### TASK TO CARRY OUT:
Could you return every line of the records below that contains the word "site"?

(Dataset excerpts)
********************

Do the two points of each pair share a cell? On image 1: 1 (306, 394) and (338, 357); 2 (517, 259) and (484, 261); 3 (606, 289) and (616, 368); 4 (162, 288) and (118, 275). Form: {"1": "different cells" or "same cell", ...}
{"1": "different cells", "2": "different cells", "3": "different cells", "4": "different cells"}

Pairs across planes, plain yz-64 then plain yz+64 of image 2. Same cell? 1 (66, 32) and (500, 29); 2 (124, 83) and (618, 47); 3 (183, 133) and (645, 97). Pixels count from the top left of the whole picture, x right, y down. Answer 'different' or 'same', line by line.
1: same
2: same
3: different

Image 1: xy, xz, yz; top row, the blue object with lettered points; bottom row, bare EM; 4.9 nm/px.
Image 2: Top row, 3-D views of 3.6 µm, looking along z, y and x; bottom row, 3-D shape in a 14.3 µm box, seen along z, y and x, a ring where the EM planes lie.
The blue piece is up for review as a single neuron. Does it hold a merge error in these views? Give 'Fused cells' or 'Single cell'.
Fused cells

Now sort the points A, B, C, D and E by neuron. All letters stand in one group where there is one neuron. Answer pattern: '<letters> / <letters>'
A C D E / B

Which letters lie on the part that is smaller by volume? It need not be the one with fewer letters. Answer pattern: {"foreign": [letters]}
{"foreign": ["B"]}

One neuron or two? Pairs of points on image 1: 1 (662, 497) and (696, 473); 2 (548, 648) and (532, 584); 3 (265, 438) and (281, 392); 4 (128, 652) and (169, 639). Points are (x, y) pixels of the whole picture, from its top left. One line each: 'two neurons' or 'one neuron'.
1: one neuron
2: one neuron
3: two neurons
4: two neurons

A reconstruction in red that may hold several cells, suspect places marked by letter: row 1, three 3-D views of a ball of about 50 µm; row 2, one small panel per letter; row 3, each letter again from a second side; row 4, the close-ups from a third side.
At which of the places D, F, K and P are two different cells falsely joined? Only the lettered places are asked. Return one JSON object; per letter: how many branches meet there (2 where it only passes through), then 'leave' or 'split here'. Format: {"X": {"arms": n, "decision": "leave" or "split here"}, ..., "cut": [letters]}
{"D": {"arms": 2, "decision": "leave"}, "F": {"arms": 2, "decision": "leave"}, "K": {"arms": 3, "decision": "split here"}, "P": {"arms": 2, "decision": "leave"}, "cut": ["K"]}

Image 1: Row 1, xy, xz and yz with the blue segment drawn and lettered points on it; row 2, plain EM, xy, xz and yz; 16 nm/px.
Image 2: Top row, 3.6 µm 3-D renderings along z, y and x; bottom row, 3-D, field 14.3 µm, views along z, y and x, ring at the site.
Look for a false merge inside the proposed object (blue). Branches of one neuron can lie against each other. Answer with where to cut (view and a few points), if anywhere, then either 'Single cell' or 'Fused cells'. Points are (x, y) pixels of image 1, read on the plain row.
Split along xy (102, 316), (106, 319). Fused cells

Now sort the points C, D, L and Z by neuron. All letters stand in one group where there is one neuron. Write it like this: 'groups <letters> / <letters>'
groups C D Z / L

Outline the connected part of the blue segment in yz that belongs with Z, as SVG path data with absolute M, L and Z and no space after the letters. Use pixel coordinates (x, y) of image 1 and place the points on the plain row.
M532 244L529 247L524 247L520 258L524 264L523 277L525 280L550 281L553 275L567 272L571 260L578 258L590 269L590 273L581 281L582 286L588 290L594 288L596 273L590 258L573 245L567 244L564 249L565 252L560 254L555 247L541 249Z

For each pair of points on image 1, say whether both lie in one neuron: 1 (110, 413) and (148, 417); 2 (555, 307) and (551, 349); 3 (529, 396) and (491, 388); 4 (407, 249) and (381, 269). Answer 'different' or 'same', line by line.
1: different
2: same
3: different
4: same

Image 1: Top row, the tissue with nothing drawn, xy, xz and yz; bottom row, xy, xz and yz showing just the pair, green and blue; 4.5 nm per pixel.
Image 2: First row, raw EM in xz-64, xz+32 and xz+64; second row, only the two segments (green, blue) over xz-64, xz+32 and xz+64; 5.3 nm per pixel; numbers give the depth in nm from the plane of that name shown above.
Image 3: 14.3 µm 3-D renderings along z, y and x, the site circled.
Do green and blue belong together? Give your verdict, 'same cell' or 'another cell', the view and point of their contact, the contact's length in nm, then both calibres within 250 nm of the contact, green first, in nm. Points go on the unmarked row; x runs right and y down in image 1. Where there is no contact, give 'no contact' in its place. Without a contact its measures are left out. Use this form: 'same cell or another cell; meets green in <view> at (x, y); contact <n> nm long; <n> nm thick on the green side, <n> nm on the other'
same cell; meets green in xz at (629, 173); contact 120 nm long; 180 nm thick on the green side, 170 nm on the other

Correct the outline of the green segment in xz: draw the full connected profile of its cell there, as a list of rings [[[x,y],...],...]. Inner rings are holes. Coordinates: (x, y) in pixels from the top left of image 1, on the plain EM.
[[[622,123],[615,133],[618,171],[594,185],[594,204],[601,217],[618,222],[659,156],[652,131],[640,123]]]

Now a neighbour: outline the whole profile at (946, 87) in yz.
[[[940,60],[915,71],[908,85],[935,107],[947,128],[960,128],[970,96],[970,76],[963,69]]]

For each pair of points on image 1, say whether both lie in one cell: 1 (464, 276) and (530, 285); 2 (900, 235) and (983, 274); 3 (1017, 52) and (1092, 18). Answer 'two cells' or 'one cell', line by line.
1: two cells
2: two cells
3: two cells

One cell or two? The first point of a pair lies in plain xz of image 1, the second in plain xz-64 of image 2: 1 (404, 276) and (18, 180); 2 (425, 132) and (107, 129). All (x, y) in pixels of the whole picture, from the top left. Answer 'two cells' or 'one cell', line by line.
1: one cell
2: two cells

********************

### TASK RESULT:
Image 2: Top row, 3.6 µm 3-D renderings along z, y and x; bottom row, 3-D, field 14.3 µm, views along z, y and x, ring at the site.
Image 3: 14.3 µm 3-D renderings along z, y and x, the site circled.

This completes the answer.